▶ _EXERCISE INSTRUCTIONS_:
1. According to the article on hydraulic fracturing, which two countries have banned the technique?
2. Please set down, word for word, the passage of the article on hydraulic fracturing that begins at the words "Legislation banning the" and stops after the words "in inactive areas.".

▶ _EXCERPT PROVIDED_:
►

The Paw Print
In recent years, our environment and the way we have been treating it has been a heated topic that many say should be a top priority. Another controversial subject parallel to that is, of course, finding a clean, renewable energy source that doesn’t cause more damage to the environment and everything around it.
Hydraulic fracturing, which is a process used to extract natural gases and petroleum out of the earth by vertically or horizontally drilling down and pumping numerous unspecified chemicals into the ground, is widely stated to be a huge contributor to our environmental problems. In light of the recent earthquake in China, hydraulic fracturing is said to have numerous environmental implications (like earthquakes), and is also widely stated to cause water contaminations in underground wells.
Hydraulic fracturing is coming to Rio Grande and San Luis Valley. In fact, as of April 11, a group called First Liberty started drilling at Old Women’s Creek near Del Norte. After the salmonella outbreak in Alamosa a couple of years ago, many residents have expressed their concerns about possible water contaminations. Fears that hydraulic fracturing companies are operating in a Wild West environment with little regulation have prompted political action. In June, the group Don’t Frack Ohio led thousands of protesters on a march to the statehouse, where they declared their commitment to halting hydraulic fracturing in the state.
Legislation banning the process has been considered but is now on hold in California. However, New York – which sits atop a giant natural gas reserve – has a statewide hydraulic fracturing moratorium; pending policies would allow the process only where local officials support it. One of the most explosive issues, literally, is whether hydraulic fracturing introduces methane into drinking water wells at levels that can make tap water flammable or build up in confined spaces and cause home explosions. Studies are few, but a recent analysis suggests a link. Scientists who sampled groundwater from 60 private water wells in northeastern Pennsylvania and upstate New York found that average methane concentrations in wells near active fracturing operations were 17 times as high as in wells in inactive areas.
Methane naturally exists in groundwater – in fact, the study found methane in 51 of the 60 water wells – but the higher levels near extracting sites raised eyebrows. Many studies have also found a direct correlation with hydraulic fracturing and earthquakes, which has led countries like France and Bulgaria to ban the technique, while states in the US continue to use this method. Whatever the weather, hydraulic fracturing does have some implications, although the subject attracts a diverse range of opinions. However, one thing we do know is that hydraulic fracturing needs firmer and tighter regulation, with correct and suitable research that isn’t conducted in house by fracking companies. With the correct monitoring by the government and state officials there could be room for hydraulic fracturing, but until then, the complications and negative results only hinder this form of energy farming.

◄

▶ _DATA UNDER STUDY_:
►

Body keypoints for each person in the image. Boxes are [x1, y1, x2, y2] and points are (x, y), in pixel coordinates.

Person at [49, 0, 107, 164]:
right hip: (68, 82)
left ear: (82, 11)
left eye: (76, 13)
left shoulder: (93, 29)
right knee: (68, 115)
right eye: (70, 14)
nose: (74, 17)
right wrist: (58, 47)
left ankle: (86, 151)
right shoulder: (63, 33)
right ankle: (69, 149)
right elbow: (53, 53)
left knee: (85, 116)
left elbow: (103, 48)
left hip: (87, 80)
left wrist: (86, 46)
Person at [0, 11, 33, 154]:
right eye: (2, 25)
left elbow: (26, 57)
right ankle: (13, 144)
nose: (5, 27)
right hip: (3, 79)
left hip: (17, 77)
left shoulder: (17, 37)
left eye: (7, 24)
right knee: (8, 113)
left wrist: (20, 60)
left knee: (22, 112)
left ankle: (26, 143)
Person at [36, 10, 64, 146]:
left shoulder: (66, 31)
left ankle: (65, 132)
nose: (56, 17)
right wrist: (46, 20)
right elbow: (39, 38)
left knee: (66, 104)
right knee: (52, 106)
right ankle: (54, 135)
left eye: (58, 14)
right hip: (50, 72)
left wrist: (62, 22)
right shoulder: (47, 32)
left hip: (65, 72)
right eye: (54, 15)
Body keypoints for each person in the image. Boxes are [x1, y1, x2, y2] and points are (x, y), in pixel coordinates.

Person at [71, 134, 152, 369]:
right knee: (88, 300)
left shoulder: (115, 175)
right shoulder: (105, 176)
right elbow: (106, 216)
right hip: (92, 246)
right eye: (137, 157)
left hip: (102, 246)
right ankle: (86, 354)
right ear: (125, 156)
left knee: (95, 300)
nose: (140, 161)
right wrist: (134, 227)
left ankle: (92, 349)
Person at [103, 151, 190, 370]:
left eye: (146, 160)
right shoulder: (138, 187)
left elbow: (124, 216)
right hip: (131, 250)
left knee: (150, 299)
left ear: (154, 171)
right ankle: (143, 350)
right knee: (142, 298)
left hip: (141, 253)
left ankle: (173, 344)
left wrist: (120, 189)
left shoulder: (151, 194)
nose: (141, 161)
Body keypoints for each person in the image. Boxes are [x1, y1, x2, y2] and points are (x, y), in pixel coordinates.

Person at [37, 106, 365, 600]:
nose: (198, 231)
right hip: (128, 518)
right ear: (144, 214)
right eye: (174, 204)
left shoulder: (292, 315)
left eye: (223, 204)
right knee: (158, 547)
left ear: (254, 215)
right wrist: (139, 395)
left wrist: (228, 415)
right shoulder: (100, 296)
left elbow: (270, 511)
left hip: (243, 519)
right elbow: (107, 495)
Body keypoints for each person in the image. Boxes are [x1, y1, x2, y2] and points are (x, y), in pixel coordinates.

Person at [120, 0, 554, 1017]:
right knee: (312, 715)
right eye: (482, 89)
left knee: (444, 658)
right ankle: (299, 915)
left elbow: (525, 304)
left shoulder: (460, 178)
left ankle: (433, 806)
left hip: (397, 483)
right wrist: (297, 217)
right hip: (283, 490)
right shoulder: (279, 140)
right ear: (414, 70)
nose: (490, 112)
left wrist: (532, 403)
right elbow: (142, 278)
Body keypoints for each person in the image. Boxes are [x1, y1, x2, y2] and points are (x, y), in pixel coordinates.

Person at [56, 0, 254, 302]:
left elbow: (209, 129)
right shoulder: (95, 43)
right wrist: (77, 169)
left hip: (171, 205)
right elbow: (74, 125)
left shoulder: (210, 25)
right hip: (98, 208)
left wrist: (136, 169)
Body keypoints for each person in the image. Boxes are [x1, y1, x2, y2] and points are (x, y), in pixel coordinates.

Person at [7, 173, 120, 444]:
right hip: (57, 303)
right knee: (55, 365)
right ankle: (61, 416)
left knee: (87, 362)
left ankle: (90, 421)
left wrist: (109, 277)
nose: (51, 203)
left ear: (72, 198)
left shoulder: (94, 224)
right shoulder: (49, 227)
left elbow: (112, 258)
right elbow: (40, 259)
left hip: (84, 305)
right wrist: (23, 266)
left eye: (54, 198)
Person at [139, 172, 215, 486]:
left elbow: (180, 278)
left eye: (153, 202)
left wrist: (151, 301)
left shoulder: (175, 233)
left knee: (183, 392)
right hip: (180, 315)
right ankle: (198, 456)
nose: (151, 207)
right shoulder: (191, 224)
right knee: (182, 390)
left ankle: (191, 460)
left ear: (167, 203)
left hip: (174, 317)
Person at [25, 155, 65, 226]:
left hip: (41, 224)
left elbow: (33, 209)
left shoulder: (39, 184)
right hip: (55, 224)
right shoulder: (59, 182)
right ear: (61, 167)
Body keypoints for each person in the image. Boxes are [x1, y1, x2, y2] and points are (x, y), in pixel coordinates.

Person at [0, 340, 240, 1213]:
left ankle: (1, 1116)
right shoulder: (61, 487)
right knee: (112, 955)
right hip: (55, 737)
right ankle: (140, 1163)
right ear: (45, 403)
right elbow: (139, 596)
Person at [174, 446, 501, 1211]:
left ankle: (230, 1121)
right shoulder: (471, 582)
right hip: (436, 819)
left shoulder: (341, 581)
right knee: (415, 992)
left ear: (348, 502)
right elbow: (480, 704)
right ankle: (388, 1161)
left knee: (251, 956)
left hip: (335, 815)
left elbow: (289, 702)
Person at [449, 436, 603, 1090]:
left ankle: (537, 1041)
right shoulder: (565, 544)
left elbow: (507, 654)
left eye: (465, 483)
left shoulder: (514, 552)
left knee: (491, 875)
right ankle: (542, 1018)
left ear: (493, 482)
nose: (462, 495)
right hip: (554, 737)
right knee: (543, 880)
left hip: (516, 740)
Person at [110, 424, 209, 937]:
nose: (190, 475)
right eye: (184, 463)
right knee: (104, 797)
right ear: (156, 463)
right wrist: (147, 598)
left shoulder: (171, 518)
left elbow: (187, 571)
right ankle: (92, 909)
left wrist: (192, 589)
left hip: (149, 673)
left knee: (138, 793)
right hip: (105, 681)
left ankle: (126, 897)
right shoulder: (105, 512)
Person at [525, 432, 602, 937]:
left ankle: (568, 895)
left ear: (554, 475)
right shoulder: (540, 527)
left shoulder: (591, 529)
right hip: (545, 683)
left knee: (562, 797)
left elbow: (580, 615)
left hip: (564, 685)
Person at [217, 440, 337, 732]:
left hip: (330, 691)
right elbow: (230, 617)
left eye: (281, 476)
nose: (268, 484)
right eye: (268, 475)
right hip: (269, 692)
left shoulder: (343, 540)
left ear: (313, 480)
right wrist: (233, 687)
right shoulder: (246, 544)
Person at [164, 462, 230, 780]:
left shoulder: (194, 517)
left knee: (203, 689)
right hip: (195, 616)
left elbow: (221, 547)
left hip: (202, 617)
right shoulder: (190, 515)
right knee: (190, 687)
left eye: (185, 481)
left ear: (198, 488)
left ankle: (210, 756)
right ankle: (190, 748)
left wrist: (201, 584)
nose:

◄

▶ _YOUR WRITTEN ANSWERS_:
1. France and Bulgaria.

2.
Legislation banning the process has been considered but is now on hold in California. However, New York – which sits atop a giant natural gas reserve – has a statewide hydraulic fracturing moratorium; pending policies would allow the process only where local officials support it. One of the most explosive issues, literally, is whether hydraulic fracturing introduces methane into drinking water wells at levels that can make tap water flammable or build up in confined spaces and cause home explosions. Studies are few, but a recent analysis suggests a link. Scientists who sampled groundwater from 60 private water wells in northeastern Pennsylvania and upstate New York found that average methane concentrations in wells near active fracturing operations were 17 times as high as in wells in inactive areas.